Murcer played for the Giants and Cubs, but it’s his time in New York for which he will best be remembered.

Murcer joined the Yankees in the mid 1960s and followed in the footsteps of fellow Oklahoman Mickey Mantle to eventually play center field for the Bronx Bombers.

For his career, Murcer hit .277 with 252 home runs and 1,043 RBI.

In Major League history just 24 players have hit above .275 while also hitting 250 or more home runs, totaling more than 1,000 RBI, stealing more than 125 bases and hitting 45 or more triples.

Among that group only Murcer, George Brett, and Rogers Hornsby struck out fewer than 1,000 times.

But it isn’t stats or even his knack for pulling off the delayed steal that Murcer will be remembered for.

His defining moment came on August 6, 1979 on the same day that he gave one of the eulogies at his friend and Yankees captain Thurman Munson’s funeral in Ohio.

On the schedule for that evening back in New York were the first-place Baltimore Orioles, and manager Billy Martin was going to give Murcer the night off after an emotionally and physically draining day. Murcer insisted that he be in the lineup, saying that something was telling him to play and that he wasn’t tired. His performance was legendary.

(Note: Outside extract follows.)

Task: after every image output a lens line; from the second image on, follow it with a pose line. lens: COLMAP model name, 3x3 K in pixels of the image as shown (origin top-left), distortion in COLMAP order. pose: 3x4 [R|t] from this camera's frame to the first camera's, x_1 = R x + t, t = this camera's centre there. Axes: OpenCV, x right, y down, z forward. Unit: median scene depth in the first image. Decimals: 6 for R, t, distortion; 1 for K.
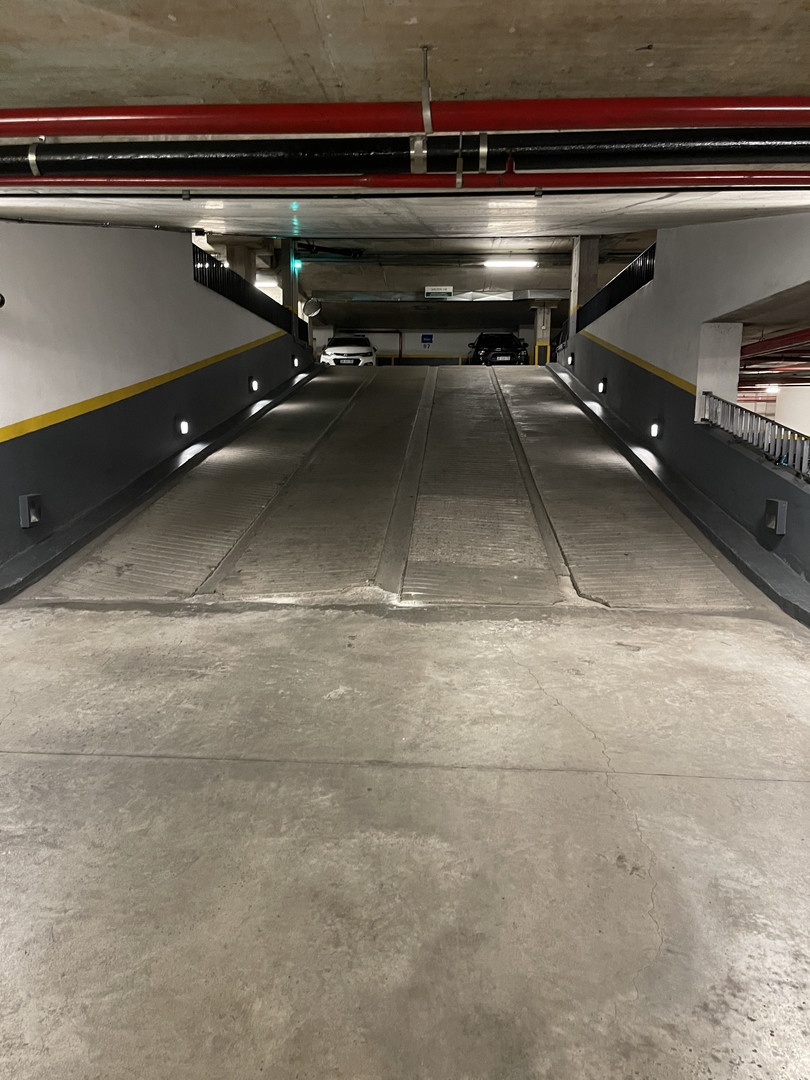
lens RADIAL K [[802.8, 0, 406.1], [0, 802.8, 541.4], [0, 0, 1]] dist [0.006206, -0.000027]
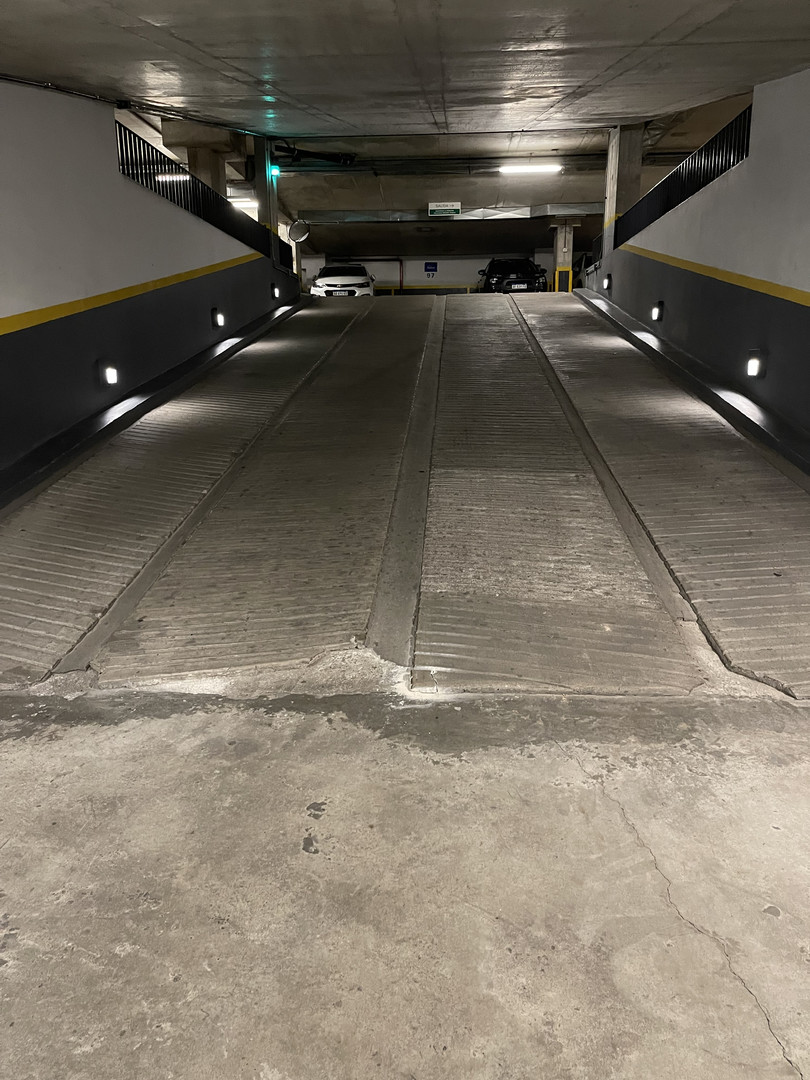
lens RADIAL K [[802.8, 0, 403.2], [0, 802.8, 538.5], [0, 0, 1]] dist [0.006206, -0.000027]
pose [[0.999816, -0.016714, -0.009407, -0.003535], [0.017316, 0.997526, 0.068126, -0.040911], [0.008246, -0.068276, 0.997632, 0.274641]]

With the Yankees trailing 4-0, Murcer hit a 3-run home run in the 7th inning, then hit a walk-off 2-run single in the bottom of the 9th. He drove in all the Yankee runs in a dramatic comeback for the ages.

Murcer never used the bat again, instead giving it to Munson’s widow Diana. He would later say of the game that he was playing on “shock adrenaline”.

Perhaps the best quote to memorialize his passing is the same one Murcer used all those years ago in eulogizing Munson. Murcer quoted the poet and philosopher Angelo Patri saying, “The life of a soul on earth lasts longer than his departure. He lives on in your life and the life of all others who knew him.”

That quote rings true for both of the friends, now united again.